Roczne wpływy z obecnej opłaty to ok. 1,5 mld zł. Natomiast koszty pośrednie i bezpośrednie leczenia otyłości w Polsce w 2022 roku wyniosły łącznie ok. 36 mld złotych. Opłata cukrowa pokrywa koszty leczenia otyłości w niewielkim tylko procencie. Dodatkowo wielu producentów unika tej opłaty poprzez dodatek soku do swoich wyrobów.


Opłata cukrowa nie przystaje do rzeczywistości
- Obowiązująca wysokość opłaty cukrowej została przyjęta w 2020 r. i znacząco odbiega od aktualnych cen napojów. Tym samym, wysokość opłaty jest niewystarczająca, aby wpływać na zachowania konsumentów. Jednocześnie, coraz więcej napojów w ogóle nie jest obciążonych opłatą cukrową, ze względu na dodatek soku zastosowany w celu uniknięcia opłaty - uzasadnia zmianę wysokości opłaty cukrowej ministerstwo finansów.
Celem procedowanej nowelizacji ustawy o zdrowiu publicznym jest także uproszczenie systemu opłaty cukrowej m.in. poprzez przeniesienie obowiązku zapłaty opłaty na początek łańcucha dostaw.
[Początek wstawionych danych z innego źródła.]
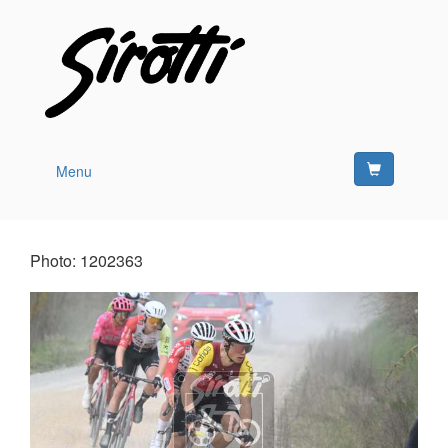
Menu
Photo: 1202363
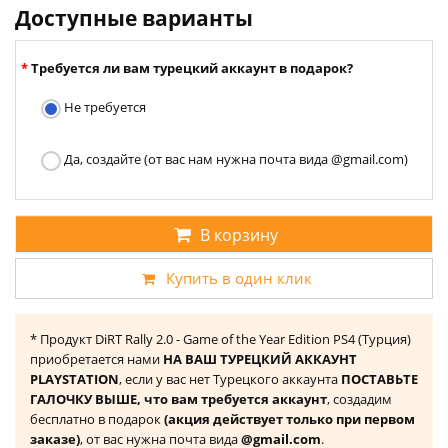
Доступные варианты
Требуется ли вам турецкий аккаунт в подарок?
Не требуется
Да, создайте (от вас нам нужна почта вида @gmail.com)
В корзину
Купить в один клик
* Продукт DiRT Rally 2.0 - Game of the Year Edition PS4 (Турция)
приобретается нами
НА ВАШ ТУРЕЦКИЙ АККАУНТ
PLAYSTATION
, если у вас нет Турецкого аккаунта
ПОСТАВЬТЕ
ГАЛОЧКУ ВЫШЕ, что вам требуется аккаунт
, создадим
бесплатно в подарок
(акция действует только при первом
заказе)
, от вас нужна почта вида
@gmail.com
.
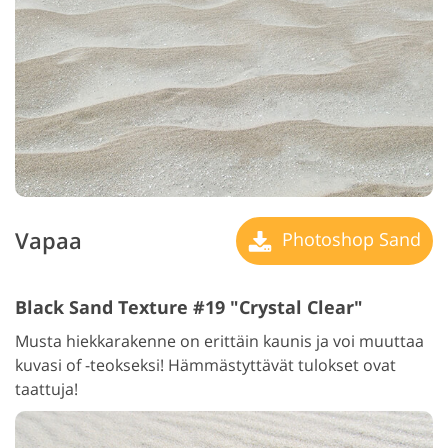
Vapaa
Photoshop Sand
Black Sand Texture #19 "Crystal Clear"
Musta hiekkarakenne on erittäin kaunis ja voi muuttaa
kuvasi of -teokseksi! Hämmästyttävät tulokset ovat
taattuja!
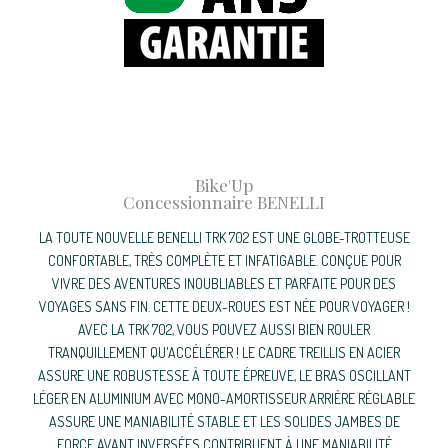
Bike'Up
Concessionnaire BENELLI
LA TOUTE NOUVELLE BENELLI TRK 702 EST UNE GLOBE-TROTTEUSE
CONFORTABLE, TRÈS COMPLÈTE ET INFATIGABLE. CONÇUE POUR
VIVRE DES AVENTURES INOUBLIABLES ET PARFAITE POUR DES
VOYAGES SANS FIN. CETTE DEUX-ROUES EST NÉE POUR VOYAGER !
AVEC LA TRK 702, VOUS POUVEZ AUSSI BIEN ROULER
TRANQUILLEMENT QU'ACCÉLÉRER ! LE CADRE TREILLIS EN ACIER
ASSURE UNE ROBUSTESSE À TOUTE ÉPREUVE, LE BRAS OSCILLANT
LÉGER EN ALUMINIUM AVEC MONO-AMORTISSEUR ARRIÈRE RÉGLABLE
ASSURE UNE MANIABILITÉ STABLE ET LES SOLIDES JAMBES DE
FORCE AVANT INVERSÉES CONTRIBUENT À UNE MANIABILITÉ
Projekt przewiduje również doprecyzowanie zasad obliczania i pobierania należnej opłaty.
Jak zmiany mogą wpłynąć na zdrowie?
Resort finansów ma nadzieję, że podwyższenie opłat akcyzowych, a co za tym idzie podniesienie cen detalicznych dla konsumentów, wpłynie pozytywnie na ich wybory w sklepie. Badania wskazują bowiem, że tam, gdzie ceny alkoholu wzrosły o 10%, spadek spożycia wynosił 3-5%. Podobnie na zmianę nawyków w wyborze napojów niealkoholowych może wpłynąć podniesienie ich ceny. Eksperci liczą, że jednoczesne wprowadzenie do szkół przedmiotu Edukacja zdrowotna (na razie uczestnictwo w zajęciach jest dobrowolne) również przyczyni się do zwiększenia świadomości, czym grozi nadmierne spożycie alkoholu i napojów słodzonych.